Orville Daniels, a former supervisor of the Lolo National Forrest, told me this: “Understanding the world of the journalist is one of the most important things that natural-resource professionals have to learn.
“They need to think it’s a priority to get to know the major journalists in their territory before there is a crisis.”
Because of a crisis in the Pacific Northwest called the Timber Wars, the Institute for Journalism & Natural Resources (IJNR) started in 1995.
IJNR started because I had become disturbed by the shallowness and the polarizing effects of news coverage about forestry, natural resources in general, and the environment.
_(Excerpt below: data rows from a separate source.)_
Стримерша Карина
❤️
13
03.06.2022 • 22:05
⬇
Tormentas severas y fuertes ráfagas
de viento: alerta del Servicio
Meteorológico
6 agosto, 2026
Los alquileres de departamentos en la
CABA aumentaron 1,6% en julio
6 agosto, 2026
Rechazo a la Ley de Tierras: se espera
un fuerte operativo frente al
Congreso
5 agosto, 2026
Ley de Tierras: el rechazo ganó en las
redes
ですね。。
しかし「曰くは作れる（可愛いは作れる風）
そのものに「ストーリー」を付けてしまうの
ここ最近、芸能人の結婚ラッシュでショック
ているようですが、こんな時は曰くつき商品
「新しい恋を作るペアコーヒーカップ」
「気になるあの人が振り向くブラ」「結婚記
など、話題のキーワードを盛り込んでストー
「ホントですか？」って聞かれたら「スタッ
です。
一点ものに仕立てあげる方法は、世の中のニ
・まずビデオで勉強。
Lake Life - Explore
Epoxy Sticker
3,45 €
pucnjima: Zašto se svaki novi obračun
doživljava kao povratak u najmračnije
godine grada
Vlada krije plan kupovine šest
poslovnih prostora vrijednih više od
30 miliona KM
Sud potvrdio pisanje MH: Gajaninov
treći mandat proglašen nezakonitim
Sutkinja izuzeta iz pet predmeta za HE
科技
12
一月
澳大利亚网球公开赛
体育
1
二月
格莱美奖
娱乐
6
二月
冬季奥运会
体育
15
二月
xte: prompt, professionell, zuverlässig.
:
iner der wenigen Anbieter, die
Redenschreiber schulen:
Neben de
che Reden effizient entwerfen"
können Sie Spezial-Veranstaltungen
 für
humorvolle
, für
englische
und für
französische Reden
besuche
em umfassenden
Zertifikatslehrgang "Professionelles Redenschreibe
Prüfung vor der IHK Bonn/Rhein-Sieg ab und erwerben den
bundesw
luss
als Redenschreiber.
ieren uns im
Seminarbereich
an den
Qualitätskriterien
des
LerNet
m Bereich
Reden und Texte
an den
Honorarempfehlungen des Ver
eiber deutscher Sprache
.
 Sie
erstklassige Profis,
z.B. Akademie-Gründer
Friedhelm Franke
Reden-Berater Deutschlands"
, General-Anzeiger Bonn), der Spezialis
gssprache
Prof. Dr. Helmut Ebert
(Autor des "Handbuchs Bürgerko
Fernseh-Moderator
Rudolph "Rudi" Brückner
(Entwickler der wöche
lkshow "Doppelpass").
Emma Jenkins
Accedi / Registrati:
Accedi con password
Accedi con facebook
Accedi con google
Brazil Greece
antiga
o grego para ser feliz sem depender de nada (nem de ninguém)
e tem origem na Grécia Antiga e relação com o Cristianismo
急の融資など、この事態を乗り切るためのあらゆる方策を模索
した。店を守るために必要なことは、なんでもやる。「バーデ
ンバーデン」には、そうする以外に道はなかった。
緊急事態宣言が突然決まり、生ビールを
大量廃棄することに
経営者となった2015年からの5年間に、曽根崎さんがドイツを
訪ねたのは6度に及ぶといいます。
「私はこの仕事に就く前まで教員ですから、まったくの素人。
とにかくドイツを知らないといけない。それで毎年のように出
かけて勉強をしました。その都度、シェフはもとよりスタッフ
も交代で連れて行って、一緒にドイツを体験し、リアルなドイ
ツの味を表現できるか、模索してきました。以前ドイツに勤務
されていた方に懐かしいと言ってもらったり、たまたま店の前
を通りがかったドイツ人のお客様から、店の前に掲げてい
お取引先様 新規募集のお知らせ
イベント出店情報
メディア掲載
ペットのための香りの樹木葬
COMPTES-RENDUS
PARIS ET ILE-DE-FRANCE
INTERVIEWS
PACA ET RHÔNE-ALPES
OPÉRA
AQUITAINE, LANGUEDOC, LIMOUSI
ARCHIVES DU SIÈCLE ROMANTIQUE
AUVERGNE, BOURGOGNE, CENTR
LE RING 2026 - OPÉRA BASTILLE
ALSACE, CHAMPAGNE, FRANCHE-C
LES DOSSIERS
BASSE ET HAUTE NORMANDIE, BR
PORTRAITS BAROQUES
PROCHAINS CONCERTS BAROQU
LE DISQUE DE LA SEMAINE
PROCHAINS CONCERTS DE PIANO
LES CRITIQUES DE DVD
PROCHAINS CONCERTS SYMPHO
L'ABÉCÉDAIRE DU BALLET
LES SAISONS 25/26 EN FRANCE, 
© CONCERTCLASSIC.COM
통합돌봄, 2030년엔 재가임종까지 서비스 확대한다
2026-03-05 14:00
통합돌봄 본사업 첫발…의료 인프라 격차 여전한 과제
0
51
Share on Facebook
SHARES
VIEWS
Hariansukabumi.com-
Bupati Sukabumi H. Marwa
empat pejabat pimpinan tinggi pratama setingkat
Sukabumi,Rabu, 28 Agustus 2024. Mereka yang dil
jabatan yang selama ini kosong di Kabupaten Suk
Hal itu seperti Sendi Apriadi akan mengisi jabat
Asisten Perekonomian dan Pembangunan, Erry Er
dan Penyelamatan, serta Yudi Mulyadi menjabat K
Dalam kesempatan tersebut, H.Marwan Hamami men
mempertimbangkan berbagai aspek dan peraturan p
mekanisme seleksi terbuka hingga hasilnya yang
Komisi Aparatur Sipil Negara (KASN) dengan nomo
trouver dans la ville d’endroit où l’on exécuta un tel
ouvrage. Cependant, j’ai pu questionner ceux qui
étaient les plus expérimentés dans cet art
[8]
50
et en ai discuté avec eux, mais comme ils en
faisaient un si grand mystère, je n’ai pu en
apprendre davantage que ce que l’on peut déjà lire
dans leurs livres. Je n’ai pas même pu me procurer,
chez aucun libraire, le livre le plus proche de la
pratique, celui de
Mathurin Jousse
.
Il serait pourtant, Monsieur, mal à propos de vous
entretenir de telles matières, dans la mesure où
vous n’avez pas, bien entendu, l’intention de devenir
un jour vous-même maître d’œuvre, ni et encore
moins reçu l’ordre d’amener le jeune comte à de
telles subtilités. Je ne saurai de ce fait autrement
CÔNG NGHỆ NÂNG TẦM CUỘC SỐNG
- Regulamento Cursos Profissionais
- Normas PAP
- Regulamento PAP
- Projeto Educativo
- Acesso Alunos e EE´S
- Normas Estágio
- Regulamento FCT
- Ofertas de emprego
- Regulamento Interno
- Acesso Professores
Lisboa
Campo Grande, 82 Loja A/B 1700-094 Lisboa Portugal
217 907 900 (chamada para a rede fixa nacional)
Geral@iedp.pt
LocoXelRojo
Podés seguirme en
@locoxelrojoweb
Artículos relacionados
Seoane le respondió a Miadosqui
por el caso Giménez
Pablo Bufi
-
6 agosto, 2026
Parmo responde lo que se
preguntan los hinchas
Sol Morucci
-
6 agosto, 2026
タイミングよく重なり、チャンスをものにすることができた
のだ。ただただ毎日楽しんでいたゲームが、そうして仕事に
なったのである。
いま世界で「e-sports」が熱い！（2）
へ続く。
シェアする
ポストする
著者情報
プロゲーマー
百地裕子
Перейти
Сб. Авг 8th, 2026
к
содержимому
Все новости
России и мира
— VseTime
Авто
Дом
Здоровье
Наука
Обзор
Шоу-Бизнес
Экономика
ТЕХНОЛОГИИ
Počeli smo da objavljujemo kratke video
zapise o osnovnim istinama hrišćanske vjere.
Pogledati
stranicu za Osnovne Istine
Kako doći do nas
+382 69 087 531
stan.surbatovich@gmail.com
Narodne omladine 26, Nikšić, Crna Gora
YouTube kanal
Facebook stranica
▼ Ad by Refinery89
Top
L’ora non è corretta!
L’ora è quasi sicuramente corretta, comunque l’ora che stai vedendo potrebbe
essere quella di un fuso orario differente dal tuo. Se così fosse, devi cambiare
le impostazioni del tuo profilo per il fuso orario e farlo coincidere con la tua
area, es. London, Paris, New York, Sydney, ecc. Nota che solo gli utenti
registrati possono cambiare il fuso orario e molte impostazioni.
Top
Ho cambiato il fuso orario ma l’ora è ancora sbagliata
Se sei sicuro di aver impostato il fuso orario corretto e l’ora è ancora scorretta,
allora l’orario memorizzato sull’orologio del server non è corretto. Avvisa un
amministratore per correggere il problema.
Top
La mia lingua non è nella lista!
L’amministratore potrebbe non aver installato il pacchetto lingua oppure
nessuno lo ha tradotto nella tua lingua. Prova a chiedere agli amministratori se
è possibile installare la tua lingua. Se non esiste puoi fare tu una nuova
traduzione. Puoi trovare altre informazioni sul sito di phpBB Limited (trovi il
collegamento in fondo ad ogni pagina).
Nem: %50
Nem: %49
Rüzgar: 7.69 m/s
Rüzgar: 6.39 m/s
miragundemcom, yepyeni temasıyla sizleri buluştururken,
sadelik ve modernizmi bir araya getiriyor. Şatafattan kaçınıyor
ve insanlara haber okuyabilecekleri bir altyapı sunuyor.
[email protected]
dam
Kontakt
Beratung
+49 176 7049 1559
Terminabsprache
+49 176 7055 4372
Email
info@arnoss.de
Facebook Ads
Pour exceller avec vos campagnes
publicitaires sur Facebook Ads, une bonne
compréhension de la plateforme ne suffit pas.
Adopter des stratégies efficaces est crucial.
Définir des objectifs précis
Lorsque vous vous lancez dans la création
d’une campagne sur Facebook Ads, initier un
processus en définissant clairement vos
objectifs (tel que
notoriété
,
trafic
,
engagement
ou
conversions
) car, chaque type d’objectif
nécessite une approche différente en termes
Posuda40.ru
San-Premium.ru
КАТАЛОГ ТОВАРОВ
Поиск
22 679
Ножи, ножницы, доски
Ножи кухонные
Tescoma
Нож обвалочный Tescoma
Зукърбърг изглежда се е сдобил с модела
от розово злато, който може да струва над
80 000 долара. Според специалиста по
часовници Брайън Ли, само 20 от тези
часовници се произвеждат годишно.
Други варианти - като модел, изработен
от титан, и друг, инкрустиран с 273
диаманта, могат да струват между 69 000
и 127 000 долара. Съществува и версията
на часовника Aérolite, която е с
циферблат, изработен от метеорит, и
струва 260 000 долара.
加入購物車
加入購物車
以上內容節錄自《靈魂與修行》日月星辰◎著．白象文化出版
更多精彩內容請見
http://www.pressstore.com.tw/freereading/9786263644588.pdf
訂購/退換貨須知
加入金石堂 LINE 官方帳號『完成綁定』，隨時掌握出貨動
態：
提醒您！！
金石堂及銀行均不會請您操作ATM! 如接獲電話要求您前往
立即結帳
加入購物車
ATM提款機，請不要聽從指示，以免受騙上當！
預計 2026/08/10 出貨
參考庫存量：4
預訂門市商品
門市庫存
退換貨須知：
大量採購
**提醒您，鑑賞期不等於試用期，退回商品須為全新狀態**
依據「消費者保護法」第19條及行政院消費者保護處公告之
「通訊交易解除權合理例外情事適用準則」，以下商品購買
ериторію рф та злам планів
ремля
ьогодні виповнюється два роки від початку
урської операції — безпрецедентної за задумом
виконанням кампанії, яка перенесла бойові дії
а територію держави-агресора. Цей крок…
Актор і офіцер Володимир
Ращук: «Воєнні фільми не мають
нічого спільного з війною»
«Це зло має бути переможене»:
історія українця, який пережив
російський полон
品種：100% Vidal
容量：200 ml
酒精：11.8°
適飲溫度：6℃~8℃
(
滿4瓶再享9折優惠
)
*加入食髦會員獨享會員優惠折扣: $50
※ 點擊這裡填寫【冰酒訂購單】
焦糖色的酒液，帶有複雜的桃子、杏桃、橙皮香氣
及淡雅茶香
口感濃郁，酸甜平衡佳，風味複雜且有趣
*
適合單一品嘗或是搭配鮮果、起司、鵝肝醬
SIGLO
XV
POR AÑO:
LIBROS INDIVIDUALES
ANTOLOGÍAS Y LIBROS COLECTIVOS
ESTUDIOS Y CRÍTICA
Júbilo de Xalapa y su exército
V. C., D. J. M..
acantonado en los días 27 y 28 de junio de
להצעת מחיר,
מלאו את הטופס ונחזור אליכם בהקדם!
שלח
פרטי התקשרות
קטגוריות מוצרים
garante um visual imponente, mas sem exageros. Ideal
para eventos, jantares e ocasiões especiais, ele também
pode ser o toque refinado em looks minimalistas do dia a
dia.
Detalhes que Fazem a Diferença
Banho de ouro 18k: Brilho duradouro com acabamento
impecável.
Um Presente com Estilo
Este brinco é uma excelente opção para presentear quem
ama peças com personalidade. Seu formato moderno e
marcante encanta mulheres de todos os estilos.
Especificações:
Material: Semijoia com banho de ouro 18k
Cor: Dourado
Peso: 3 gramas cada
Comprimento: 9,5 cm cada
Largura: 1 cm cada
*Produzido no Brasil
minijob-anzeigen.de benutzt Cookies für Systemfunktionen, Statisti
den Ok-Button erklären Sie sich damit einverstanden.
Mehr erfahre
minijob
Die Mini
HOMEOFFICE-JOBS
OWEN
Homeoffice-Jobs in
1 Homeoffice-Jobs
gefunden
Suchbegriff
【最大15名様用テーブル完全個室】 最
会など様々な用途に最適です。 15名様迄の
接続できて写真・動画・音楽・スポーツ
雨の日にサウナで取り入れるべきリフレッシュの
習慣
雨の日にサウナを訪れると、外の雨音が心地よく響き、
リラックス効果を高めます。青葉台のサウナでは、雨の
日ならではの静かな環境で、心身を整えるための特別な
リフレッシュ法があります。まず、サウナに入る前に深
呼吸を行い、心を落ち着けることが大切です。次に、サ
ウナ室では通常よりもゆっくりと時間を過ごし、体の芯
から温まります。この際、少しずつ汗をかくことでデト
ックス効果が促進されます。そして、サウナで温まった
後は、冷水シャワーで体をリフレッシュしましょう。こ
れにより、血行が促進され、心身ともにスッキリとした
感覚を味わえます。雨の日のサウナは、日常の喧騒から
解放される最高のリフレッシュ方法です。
I thought this problem was local, regional and national in scope.
I also had come to believe that the natural-resource and environment beat was the most isolating and lonely assignment in most American newsrooms.
In too many places, immediate supervisors and bosses higher up the line just didn’t understand the beat because it’s not all black and white. Instead of two sides to the story, there may be five or six. The beat has many shades of gray. It’s peppered with ambiguities and complexities and nuances.
It has much-longer time horizons, and the resulting stories often lack clear, tidy endings. Why? I think it’s because natural-resource stories often aren’t “over” yet. They’re still unfolding. Unlike stories about crimes, trials, train wrecks or the economy, the natural-resource news stories usually don’t break. They ooze.
So I’m almost to the end of my talk. Together we have examined the current, turbulent landscape of American news media. We’ve looked at public attitudes about journalists, and we’ve listened to the concerns of several Montana journalists. Finally, we’ve explored some suggestions for improving relationships and starting new ones.
Today I have argued that better relationships between journalists and natural-resource professionals depend on investing time in deeper conversations and on cultivating mutual trust. To sum it all up, I think the overarching goal that natural-resource professionals share with journalists is to increase public understanding and awareness.
The understanding and the awareness must come from respectful interviews that create an atmosphere in which wisdom can reveal itself.
To that end, I think it’s up to you as the natural-resource professionals to “Branch Out.” It’s up to you to help the journalists develop stories that shed less heat and more light.
Frank Allen is chairman of the board for Treesource.org, founder of the Institute for Journalism in Natural Resources, former dean of the University of Montana School of Journalism and a longtime journalist.